Exercise description
In the table on KIT expression in malignant mesenchymal tumours, what proportion of fibrosarcomas were positive for SMA?

Passage provided
┌──

3.6. Analysis of KIT in Malignant Mesenchymal Tumours (Table 4)

TABLE 4.

Summary of immunohistochemical expression of KIT, SMA, S100, and vimentin in malignant mesenchymal tumours analysed.

Tumour type KIT * SMA * S100 * Vimentin *
Fibrosarcoma 0/10 (0%) 7/10 (70%) 0/10 (0%) 10/10 (100%)
Myxosarcoma 0/8 (0%) 0/8 (0%) 3/8 (38%) 8/8 (100%)
Undifferentiated pleomorphic sarcoma 0/8 (0%) 8/8 (100%) 2/8 (25%) 8/8 (100%)
Undifferentiated round cell sarcoma 0/6 (0%) 6/6 (100%) 0/6 (100%) 6/6 (100%)

└──

Source information

┌──

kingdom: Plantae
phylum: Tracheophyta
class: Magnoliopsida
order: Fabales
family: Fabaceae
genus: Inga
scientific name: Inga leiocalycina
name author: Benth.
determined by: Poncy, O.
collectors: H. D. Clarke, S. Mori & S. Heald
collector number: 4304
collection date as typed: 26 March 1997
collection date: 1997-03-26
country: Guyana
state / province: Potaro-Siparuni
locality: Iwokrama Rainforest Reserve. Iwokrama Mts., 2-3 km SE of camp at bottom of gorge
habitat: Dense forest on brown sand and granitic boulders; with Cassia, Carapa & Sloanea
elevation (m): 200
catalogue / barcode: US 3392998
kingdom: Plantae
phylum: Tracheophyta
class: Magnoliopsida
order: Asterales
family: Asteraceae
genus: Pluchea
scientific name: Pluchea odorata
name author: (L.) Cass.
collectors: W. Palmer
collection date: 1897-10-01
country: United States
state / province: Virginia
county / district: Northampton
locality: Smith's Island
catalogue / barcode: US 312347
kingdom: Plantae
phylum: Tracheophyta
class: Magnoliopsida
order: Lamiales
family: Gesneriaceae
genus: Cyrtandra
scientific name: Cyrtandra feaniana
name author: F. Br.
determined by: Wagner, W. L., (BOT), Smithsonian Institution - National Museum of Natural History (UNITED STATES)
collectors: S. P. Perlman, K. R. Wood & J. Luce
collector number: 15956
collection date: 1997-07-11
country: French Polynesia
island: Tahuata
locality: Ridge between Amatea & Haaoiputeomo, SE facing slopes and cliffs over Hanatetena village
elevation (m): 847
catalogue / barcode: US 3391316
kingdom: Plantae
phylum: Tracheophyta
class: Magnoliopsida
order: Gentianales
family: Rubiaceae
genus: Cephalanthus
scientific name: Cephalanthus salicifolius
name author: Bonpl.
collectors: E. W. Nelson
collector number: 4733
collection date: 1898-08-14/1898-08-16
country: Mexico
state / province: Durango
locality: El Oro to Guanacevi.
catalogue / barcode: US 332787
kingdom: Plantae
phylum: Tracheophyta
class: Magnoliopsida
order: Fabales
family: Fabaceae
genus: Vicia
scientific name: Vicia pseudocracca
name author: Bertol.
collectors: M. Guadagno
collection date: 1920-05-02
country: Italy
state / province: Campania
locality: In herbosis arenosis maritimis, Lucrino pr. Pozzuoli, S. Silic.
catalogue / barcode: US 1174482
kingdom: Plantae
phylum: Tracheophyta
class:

└──

Solution to this exercise
7 of 10 (70%)